C'est une anecdote que j'adore raconter. Ma mère est délicieuse comme cela. Un jour, j'écrirai enfin ce projet de livre qui traîne depuis longtemps et qui contiendra une foule d'anecdotes semblables, dont un chapitre complet dédié aux perles maternelles. Heureusement, je sais que maman sera la première à en rire, car elle me demande souvent avec enthousiasme quand il sortira.

L'autre raison mentionnée en introduction, c'est le peu d'intérêt des auteurs eux-mêmes. Un chroniqueur littéraire dont j'ai oublié le nom m'a donné un jour raison dans un texte où il offrait un "guide de survie au Salon du livre". On y retrouvait, entre autres, le conseil suivant : "Apportez-vous de l'eau; des kilomètres de tapis, des milliers de livres et des centaines d'auteurs, tout cela est très sec."

C'est dommage, mais tout aussi vrai... Les auteurs affables se font plutôt rares. Ceux que l'on se plaît à imaginer avenants sont les plus décevants. Ils nous font sentir idiots  - voire pathétiques - de leur avoir rendu cet hommage non mérité.

Prendre la poudre d'escampette

Et cela, c'est quand nous avons la chance de les trouver à l'heure et au lieu convenus. Il est difficile de croire qu'un auteur dont l'éditeur a publicisé à grand frais la présence puisse prendre la poudre d'escampette en laissant ses lecteurs en plan. Pourtant, c'est une situation constatée à plusieurs reprises au fil des années, et même au Salon du livre de l'Estrie où j'ai effectué mes premières séances de dédicace pour mes "Petites histoires fantastiques, philosophiques et merdiques" en octobre dernier.

Plusieurs des grosses têtes d'affiche annoncées ont quitté en catimini sans même prévenir le personnel du kiosque une demi-heure et même une heure avant la fin de la période qui leur était attribuée.

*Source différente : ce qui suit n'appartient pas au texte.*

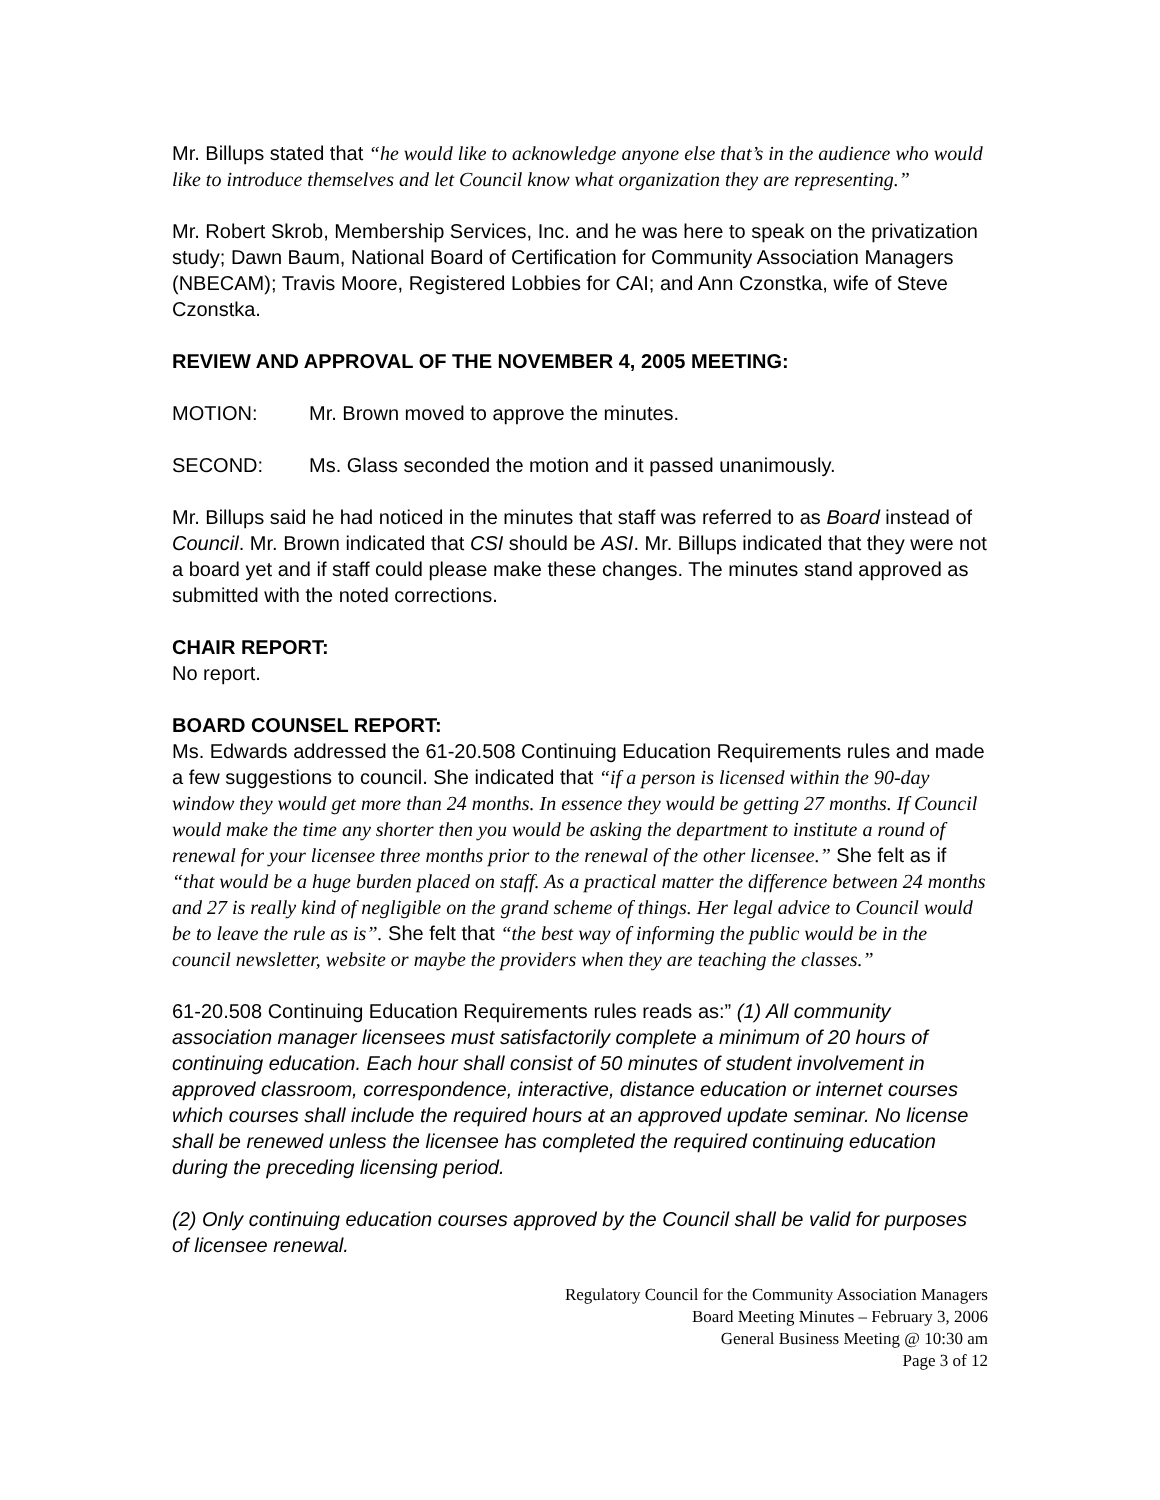Mr. Billups stated that “he would like to acknowledge anyone else that’s in the audience who would like to introduce themselves and let Council know what organization they are representing.”
Mr. Robert Skrob, Membership Services, Inc. and he was here to speak on the privatization study; Dawn Baum, National Board of Certification for Community Association Managers (NBECAM); Travis Moore, Registered Lobbies for CAI; and Ann Czonstka, wife of Steve Czonstka.
REVIEW AND APPROVAL OF THE NOVEMBER 4, 2005 MEETING:
MOTION: Mr. Brown moved to approve the minutes.
SECOND: Ms. Glass seconded the motion and it passed unanimously.
Mr. Billups said he had noticed in the minutes that staff was referred to as Board instead of Council. Mr. Brown indicated that CSI should be ASI. Mr. Billups indicated that they were not a board yet and if staff could please make these changes. The minutes stand approved as submitted with the noted corrections.
CHAIR REPORT:
No report.
BOARD COUNSEL REPORT:
Ms. Edwards addressed the 61-20.508 Continuing Education Requirements rules and made a few suggestions to council. She indicated that “if a person is licensed within the 90-day window they would get more than 24 months. In essence they would be getting 27 months. If Council would make the time any shorter then you would be asking the department to institute a round of renewal for your licensee three months prior to the renewal of the other licensee.” She felt as if “that would be a huge burden placed on staff. As a practical matter the difference between 24 months and 27 is really kind of negligible on the grand scheme of things. Her legal advice to Council would be to leave the rule as is”. She felt that “the best way of informing the public would be in the council newsletter, website or maybe the providers when they are teaching the classes.”
61-20.508 Continuing Education Requirements rules reads as:” (1) All community association manager licensees must satisfactorily complete a minimum of 20 hours of continuing education. Each hour shall consist of 50 minutes of student involvement in approved classroom, correspondence, interactive, distance education or internet courses which courses shall include the required hours at an approved update seminar. No license shall be renewed unless the licensee has completed the required continuing education during the preceding licensing period.
(2) Only continuing education courses approved by the Council shall be valid for purposes of licensee renewal.
Regulatory Council for the Community Association Managers
Board Meeting Minutes – February 3, 2006
General Business Meeting @ 10:30 am
Page 3 of 12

Cela m'a presque valu des coups de sacs à main de la part de lectrices déçues, qui me demandaient où était tel ou telle dont la chaise se trouvait vide à côté de moi...

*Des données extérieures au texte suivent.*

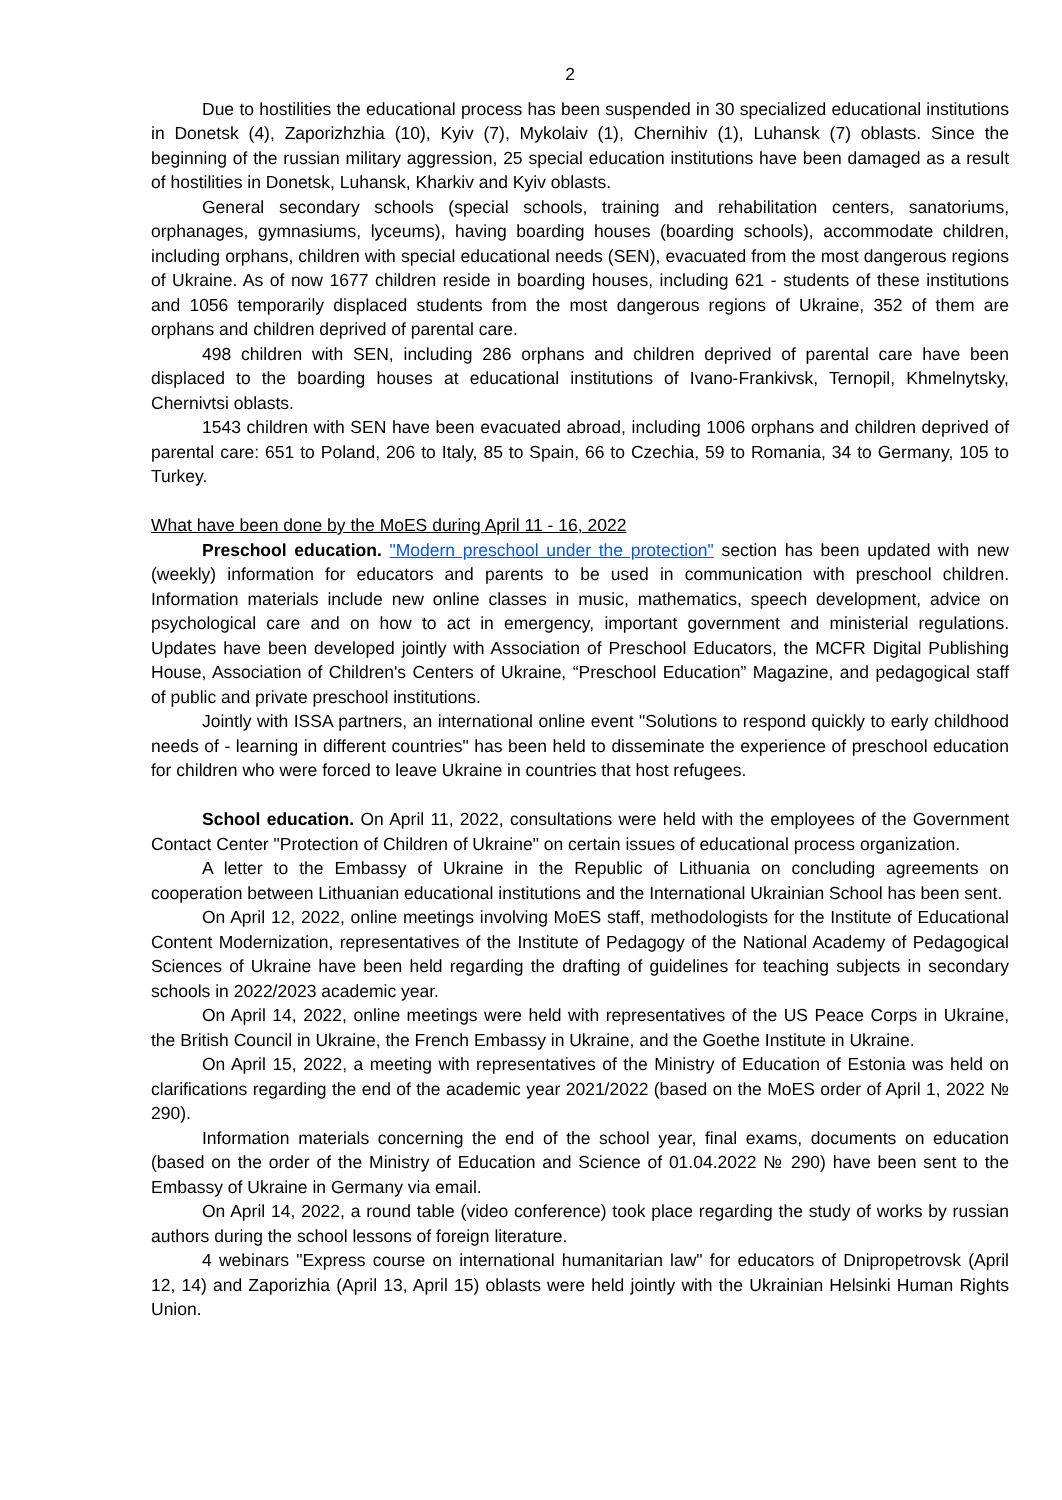2
Due to hostilities the educational process has been suspended in 30 specialized educational institutions in Donetsk (4), Zaporizhzhia (10), Kyiv (7), Mykolaiv (1), Chernihiv (1), Luhansk (7) oblasts. Since the beginning of the russian military aggression, 25 special education institutions have been damaged as a result of hostilities in Donetsk, Luhansk, Kharkiv and Kyiv oblasts.
General secondary schools (special schools, training and rehabilitation centers, sanatoriums, orphanages, gymnasiums, lyceums), having boarding houses (boarding schools), accommodate children, including orphans, children with special educational needs (SEN), evacuated from the most dangerous regions of Ukraine. As of now 1677 children reside in boarding houses, including 621 - students of these institutions and 1056 temporarily displaced students from the most dangerous regions of Ukraine, 352 of them are orphans and children deprived of parental care.
498 children with SEN, including 286 orphans and children deprived of parental care have been displaced to the boarding houses at educational institutions of Ivano-Frankivsk, Ternopil, Khmelnytsky, Chernivtsi oblasts.
1543 children with SEN have been evacuated abroad, including 1006 orphans and children deprived of parental care: 651 to Poland, 206 to Italy, 85 to Spain, 66 to Czechia, 59 to Romania, 34 to Germany, 105 to Turkey.
What have been done by the MoES during April 11 - 16, 2022
Preschool education. "Modern preschool under the protection" section has been updated with new (weekly) information for educators and parents to be used in communication with preschool children. Information materials include new online classes in music, mathematics, speech development, advice on psychological care and on how to act in emergency, important government and ministerial regulations. Updates have been developed jointly with Association of Preschool Educators, the MCFR Digital Publishing House, Association of Children's Centers of Ukraine, “Preschool Education” Magazine, and pedagogical staff of public and private preschool institutions.
Jointly with ISSA partners, an international online event "Solutions to respond quickly to early childhood needs of - learning in different countries" has been held to disseminate the experience of preschool education for children who were forced to leave Ukraine in countries that host refugees.
School education. On April 11, 2022, consultations were held with the employees of the Government Contact Center "Protection of Children of Ukraine" on certain issues of educational process organization.
A letter to the Embassy of Ukraine in the Republic of Lithuania on concluding agreements on cooperation between Lithuanian educational institutions and the International Ukrainian School has been sent.
On April 12, 2022, online meetings involving MoES staff, methodologists for the Institute of Educational Content Modernization, representatives of the Institute of Pedagogy of the National Academy of Pedagogical Sciences of Ukraine have been held regarding the drafting of guidelines for teaching subjects in secondary schools in 2022/2023 academic year.
On April 14, 2022, online meetings were held with representatives of the US Peace Corps in Ukraine, the British Council in Ukraine, the French Embassy in Ukraine, and the Goethe Institute in Ukraine.
On April 15, 2022, a meeting with representatives of the Ministry of Education of Estonia was held on clarifications regarding the end of the academic year 2021/2022 (based on the MoES order of April 1, 2022 № 290).
Information materials concerning the end of the school year, final exams, documents on education (based on the order of the Ministry of Education and Science of 01.04.2022 № 290) have been sent to the Embassy of Ukraine in Germany via email.
On April 14, 2022, a round table (video conference) took place regarding the study of works by russian authors during the school lessons of foreign literature.
4 webinars "Express course on international humanitarian law" for educators of Dnipropetrovsk (April 12, 14) and Zaporizhia (April 13, April 15) oblasts were held jointly with the Ukrainian Helsinki Human Rights Union.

Les plus grands sont les plus humbles

Ceci m'a rappelé ma rencontre avec l'auteur français Maxime Chattam voilà deux ou trois ans au Salon du livre de Montréal. Ses romans sont si percutants et d'une telle noirceur que je craignais pour ainsi dire de me trouver devant lui. Toutefois, l'idée d'obtenir sa dédicace me séduisant tant, que j'ai pris mon courage à deux mains et me suis placée au bout de la longue file.

Rendue devant lui, j'ai eu la surprise de découvrir un homme absolument charmant, agréable et lumineux, qui traitait ses lecteurs avec un respect remarquable et leur prêtait la plus grande attention. Dans mon enthousiasme, j'ai enfreins ma ligne de conduite, qui est de m'en tenir à l'essentiel par courtoisie pour les visiteurs suivants, et lui ai avoué avec candeur que j'écrivais moi aussi un livre (je n'arrive pas encore à y croire).

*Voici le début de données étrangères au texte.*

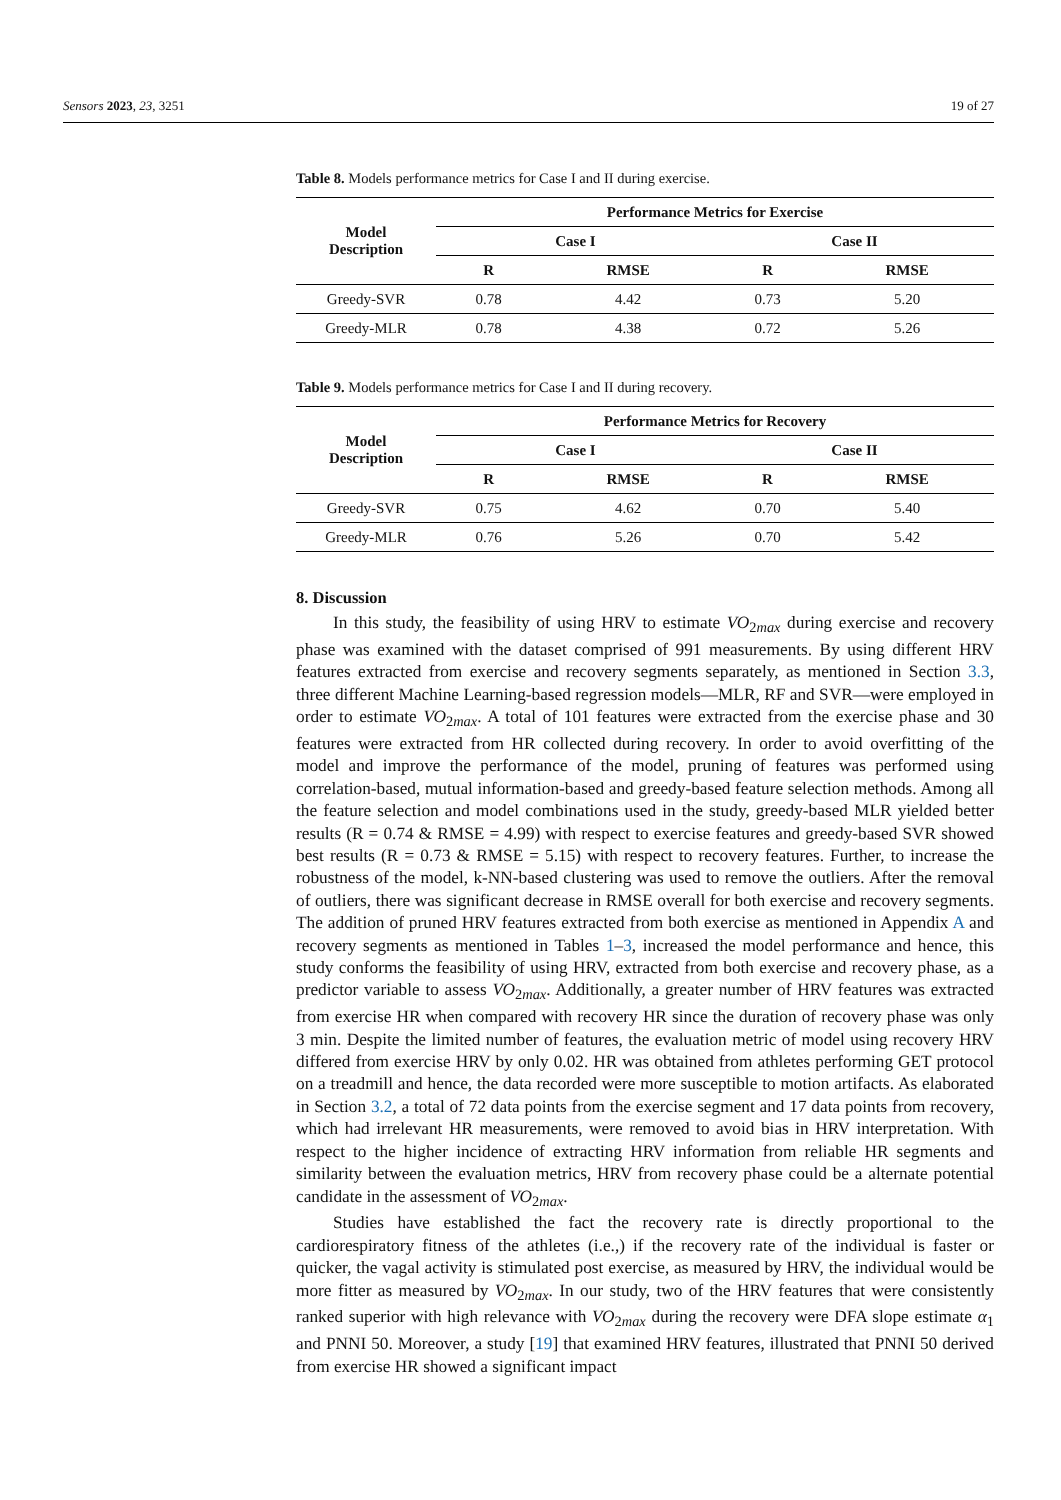Sensors 2023, 23, 3251 19 of 27
Table 8. Models performance metrics for Case I and II during exercise.
| Model Description | Performance Metrics for Exercise | | | |
| --- | --- | --- | --- | --- |
| | Case I | | Case II | |
| | R | RMSE | R | RMSE |
| Greedy-SVR | 0.78 | 4.42 | 0.73 | 5.20 |
| Greedy-MLR | 0.78 | 4.38 | 0.72 | 5.26 |
Table 9. Models performance metrics for Case I and II during recovery.
| Model Description | Performance Metrics for Recovery | | | |
| --- | --- | --- | --- | --- |
| | Case I | | Case II | |
| | R | RMSE | R | RMSE |
| Greedy-SVR | 0.75 | 4.62 | 0.70 | 5.40 |
| Greedy-MLR | 0.76 | 5.26 | 0.70 | 5.42 |
8. Discussion
In this study, the feasibility of using HRV to estimate VO<sub>2max</sub> during exercise and recovery phase was examined with the dataset comprised of 991 measurements. By using different HRV features extracted from exercise and recovery segments separately, as mentioned in Section 3.3, three different Machine Learning-based regression models—MLR, RF and SVR—were employed in order to estimate VO<sub>2max</sub>. A total of 101 features were extracted from the exercise phase and 30 features were extracted from HR collected during recovery. In order to avoid overfitting of the model and improve the performance of the model, pruning of features was performed using correlation-based, mutual information-based and greedy-based feature selection methods. Among all the feature selection and model combinations used in the study, greedy-based MLR yielded better results (R = 0.74 & RMSE = 4.99) with respect to exercise features and greedy-based SVR showed best results (R = 0.73 & RMSE = 5.15) with respect to recovery features. Further, to increase the robustness of the model, k-NN-based clustering was used to remove the outliers. After the removal of outliers, there was significant decrease in RMSE overall for both exercise and recovery segments. The addition of pruned HRV features extracted from both exercise as mentioned in Appendix A and recovery segments as mentioned in Tables 1–3, increased the model performance and hence, this study conforms the feasibility of using HRV, extracted from both exercise and recovery phase, as a predictor variable to assess VO<sub>2max</sub>. Additionally, a greater number of HRV features was extracted from exercise HR when compared with recovery HR since the duration of recovery phase was only 3 min. Despite the limited number of features, the evaluation metric of model using recovery HRV differed from exercise HRV by only 0.02. HR was obtained from athletes performing GET protocol on a treadmill and hence, the data recorded were more susceptible to motion artifacts. As elaborated in Section 3.2, a total of 72 data points from the exercise segment and 17 data points from recovery, which had irrelevant HR measurements, were removed to avoid bias in HRV interpretation. With respect to the higher incidence of extracting HRV information from reliable HR segments and similarity between the evaluation metrics, HRV from recovery phase could be a alternate potential candidate in the assessment of VO<sub>2max</sub>.
Studies have established the fact the recovery rate is directly proportional to the cardiorespiratory fitness of the athletes (i.e.,) if the recovery rate of the individual is faster or quicker, the vagal activity is stimulated post exercise, as measured by HRV, the individual would be more fitter as measured by VO<sub>2max</sub>. In our study, two of the HRV features that were consistently ranked superior with high relevance with VO<sub>2max</sub> during the recovery were DFA slope estimate α<sub>1</sub> and PNNI 50. Moreover, a study [19] that examined HRV features, illustrated that PNNI 50 derived from exercise HR showed a significant impact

"Ah oui? De quoi parle-t-il?" m'a-t-il demandé avec un intérêt qui semblait parfaitement sincère. Je me suis lancée dans une courte description de mon projet pendant qu'il hochait la tête sans cesser de sourire.

Avez-vous seulement idée du nombre de fois qu'il peut entendre pareil boniment pendant ses sorties publiques? Cela ne l'a pas empêché de me féliciter et de me souhaiter la meilleure des chances.

Je suis repartie, toute guillerette, en serrant mon précieux livre Léviatemps sous le bras. Un peu plus loin, la curiosité m'a fait rouvrir les premières pages pour découvrir le contenu de la dédicace : 

 
Pour Josée, 
Ce voyage dans le temps, 
vus le Léviatemps!
D'un auteur à un autre!
Maxime Chattam


Voilà l'étoffe d'un grand. C'est aussi un excellent exemple de l'effet durable qu'il est possible d'avoir sur autrui en quelques secondes, simplement en faisant preuve de générosité, en offrant une écoute attentionnée.

Bien sûr, l'effet contraire est aussi vrai. C'est la leçon que j'ai gardée en tête pendant mon passage au Salon de l'Estrie. Elle me motivera également pendant le Salon du livre de Montréal, où je serai les 22 et 23 novembre prochains.

Encore plus en cette ère où la survie du livre est menacée, tout comme la notion de droit d'auteur, chaque lecteur mérite d'être accueilli avec la plus grande considération.